If evidence emerges that I've engaged the LLM at the wrong stage, I abandon the session and start over at the right level (now 6 of 9 or somesuch).

8. victorbjorklund ◴[20 Jul 25 15:11 UTC] No.44625922[source]▶

>>44625055 (TP) #

I found that it is beneficial to create more libraries. If I for example build a large integration to an API (basically a whole api client) I would in the past have it in the same repo but now I make it a standalone library.

9. physicles ◴[20 Jul 25 15:22 UTC] No.44626026{3}[source]▶

>>44625329 #

This fact is one of the most pleasant surprises I’ve had during this AI wave.
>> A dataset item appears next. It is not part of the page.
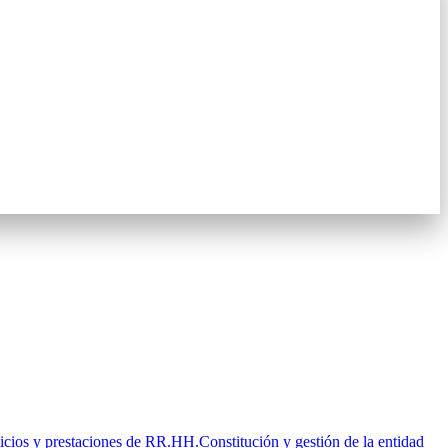
icios y prestaciones de RR.HH.
Constitución y gestión de la entidad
Finally, a concrete reason to care about your docs and your code quality.

replies(1): >>44634960 #

10. afro88 ◴[20 Jul 25 15:26 UTC] No.44626082[source]▶

>>44625070 #

Well documented helps a lot too.

You can use an LLM to help document a codebase, but it's still an arduous task because you do need to review and fix up the generated docs. It will make, sometimes glaring sometimes subtle, mistakes. And you want your documentation to provide accuracy rather than double down on or even introduce misunderstanding.

11. lubujackson ◴[20 Jul 25 15:58 UTC] No.44626436[source]▶

>>44625450 #

I am vibe coding a complex app. You can certainly keep things clean but the trick is to enforce a rigid structure. This does add a veneer of complexity but simplifies " implement this new module" or "add this feature across all relevant files".

12. aitchnyu ◴[21 Jul 25 13:41 UTC] No.44634960{4}[source]▶

>>44626026 #

"What helps the human helps the AI" in https://blog.nilenso.com/blog/2025/05/29/ai-assisted-coding/

In future I'll go "In the name of our new darling bot, let us unit test and refactor this complicated thing".